The tourist industry faces up to its social responsibilities.
The travel sector faces the challenge of managing resources to guarantee its own survival
For years, the issue of social and environmental impact has taken a back seat in tourist sector policy-making, which has been dominated by the goals of profitability and growth. Only ten years ago, sustainability was not a real issue in the sector, but climate change and social factors have multiplied the pressures on the industry, especially in countries like Spain, whose tourism model makes extremely intensive use of natural resources. The problem becomes even more urgent when the pressure that tourism exerts on resources begins to create resentment against the industry amongst ordinary people.
The first point to be made is that working to ensure the sustainability of the travel industry is a process in which all affected parties should be involved, from governments, the resident population and hoteliers to tourists themselves. Until recently, local populations did usually not concern themselves with these matters, because the situation did not affect them directly. However, when they see tourism affecting the normal functioning of their community, they demand that the administration assert itself in a leadership role because it has the tools to do so.
We need to be aware of, and look closely at, models that are already being applied in other countries and destinations that have begun to take the first steps towards a more sustainable kind of tourism, as is the case with the Government of Bhutan, in the Himalayas, which has set itself the goal of ensuring that tourism should be “high value and low impact.” To achieve this, it demands that visitors pay in advance for their hotel (minimum three stars), transport, meals and a registered local guide, as well as a “development tax” of $65 a day. The minimum total cost is around $200 a day, and visitors who travel alone or as a couple must pay a supplement.
But of course, not everyone can do the same! There are business models — and even whole destinations — that are simply unsustainable and difficult to change. And what works for one destination may not be viable in another. Venice is not Barcelona, nor is Barcelona the Costa del Sol, or Amsterdam, or Machu Picchu. The answer may be very different in each case. In Machu Picchu it is easy to control who enters and who does not; on the Costa del Sol, this is not possible.
One thing is clear: making a destination sustainable is far from easy. But it is not impossible. And I would cite Costa Rica as a successful example. The country was exceptionally fortunate in having a strong middle class, political stability, an established network of national parks and proximity to the US market. And despite all this, it was decades before the concept took shape and was integrated into the education system and became what it is today.
According to data presented at the global summit of the World Travel and Tourism Council (WTTC), the sector is still expanding, and the number of international tourists is estimated to hit two billion by 2027. These dizzying numbers are great for the global economy, but what is being done to reduce their environmental impact?

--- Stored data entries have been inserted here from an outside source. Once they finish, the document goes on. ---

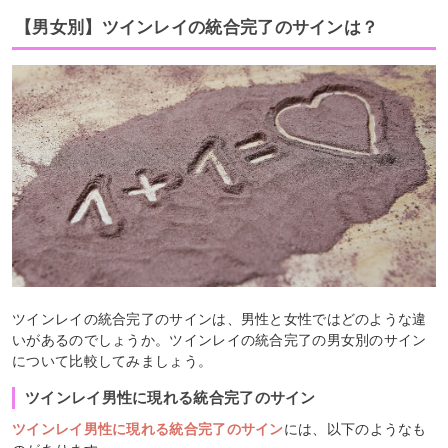
【男女別】ツインレイの統合完了のサインは？
ツインレイの統合完了のサインは、男性と女性ではどのような違
いがあるのでしょうか。ツインレイの統合完了の男女別のサイン
について比較してみましょう。
ツインレイ男性に現れる統合完了のサイン
ツインレイ男性に現れる統合完了のサイン
には、以下のようなも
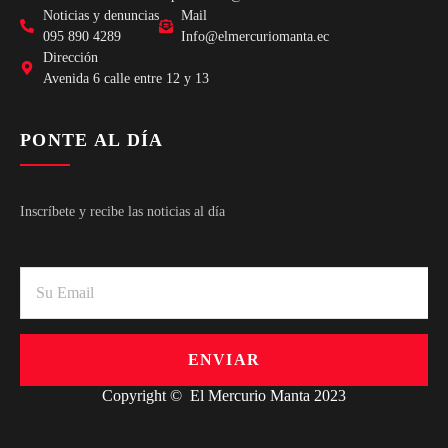
Noticias y denuncias
Mail
095 890 4289
Info@elmercuriomanta.ec
Dirección
Avenida 6 calle entre 12 y 13
PONTE AL DÍA
Inscríbete y recibe las noticias al día
ENVIAR
Copyright © El Mercurio Manta 2023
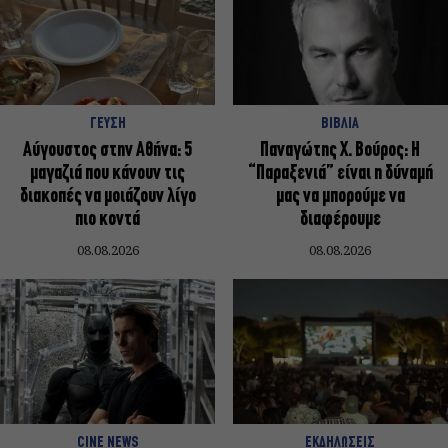
ΓΕΥΣΗ
ΒΙΒΛΙΑ
Αύγουστος στην Αθήνα: 5
Παναγώτης Χ. Βούρος: Η
μαγαζιά που κάνουν τις
“Παραξενιά” είναι η δύναμή
διακοπές να μοιάζουν λίγο
μας να μπορούμε να
πιο κοντά
διαφέρουμε
08.08.2026
08.08.2026
CINE NEWS
ΕΚΔΗΛΩΣΕΙΣ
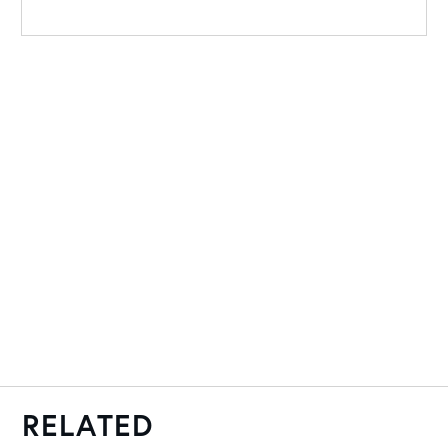
RELATED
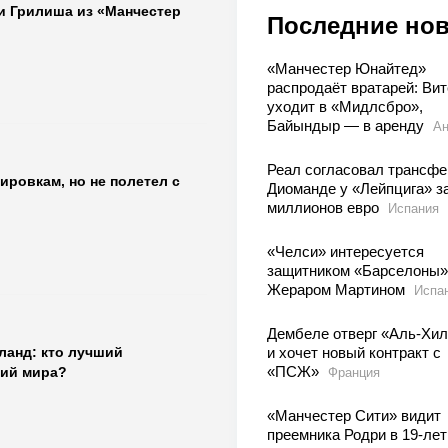
и Грилиша из «Манчестер
Последние но
«Манчестер Юнайтед»
распродаёт вратарей: Вит
уходит в «Мидлсбро»,
Байындыр — в аренду
Ан
Реал согласовал трансфе
ировкам, но не полетел с
Диоманде у «Лейпцига» з
миллионов евро
Испания
«Челси» интересуется
защитником «Барселоны»
Жераром Мартином
Испа
Дембеле отверг «Аль-Хи
и хочет новый контракт с
ланд: кто лучший
«ПСЖ»
ий мира?
Франция
«Манчестер Сити» видит
преемника Родри в 19-ле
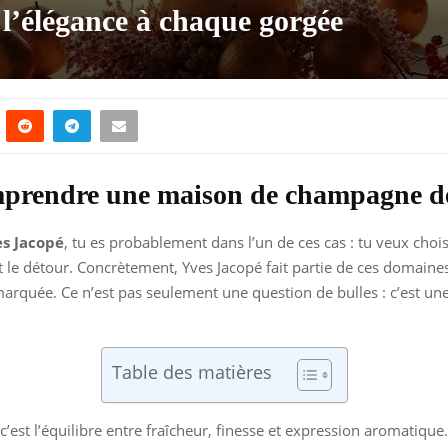
l’élégance à chaque gorgée
prendre une maison de champagne d
s Jacopé
, tu es probablement dans l’un de ces cas : tu veux cho
 le détour. Concrètement, Yves Jacopé fait partie de ces domaines
marquée. Ce n’est pas seulement une question de bulles : c’est une
Table des matières
’est l’équilibre entre fraîcheur, finesse et expression aromatique. T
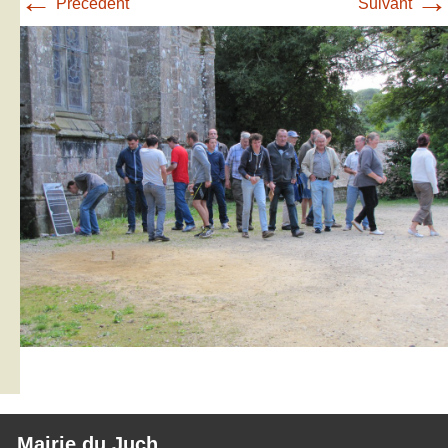
←
→
Précédent
Suivant
Mairie du Juch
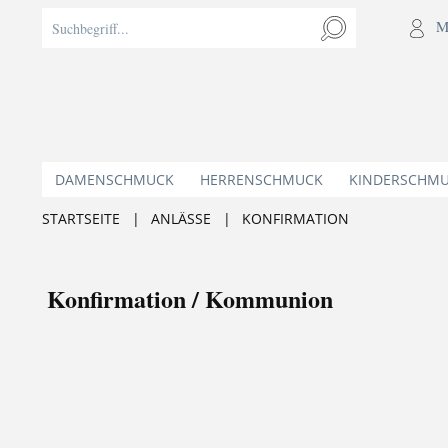
M
DAMENSCHMUCK
HERRENSCHMUCK
KINDERSCHM
STARTSEITE
|
ANLÄSSE
|
KONFIRMATION
Konfirmation / Kommunion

Sustainability has always involved much more than just the environment. One of the key ideas is that tourism should contribute as much as possible to the local economy. Each plane and each ship that arrives in a country brings money, and the important thing is that a proportion of the capital that arrives in a country via tourism should stay in the region. If there is no capacity to retain it, or if none is developed, this money leaves again, and without it, it is impossible for the destination to achieve inclusive growth.
As representatives of the tourist industry we need to stand up in public and embrace the message of sustainability: 2017, for example, is the International Year of Sustainable Tourism for Development. However, we should also make it clear that the keystone of the whole system is still profitability. Growth and sustainability are not a zero-sum game. And it will take more than the promise of profitability to jolt the sector out of its dangerous inertia.
Tourism has become a big business based on operators externalising social and environmental costs. But companies don’t feel obliged to act responsibly because neither the legislation nor society as a whole demands it of them. So this is everyone’s business. It is easy to blame governments or politicians, but as citizens, we have to think about the value of the natural world and incorporate it into our holiday plans. And as business people, we have to be aware that a growing number of international studies show that investing in sustainability can be profitable, and that companies that do so end up reducing their production costs and spending less.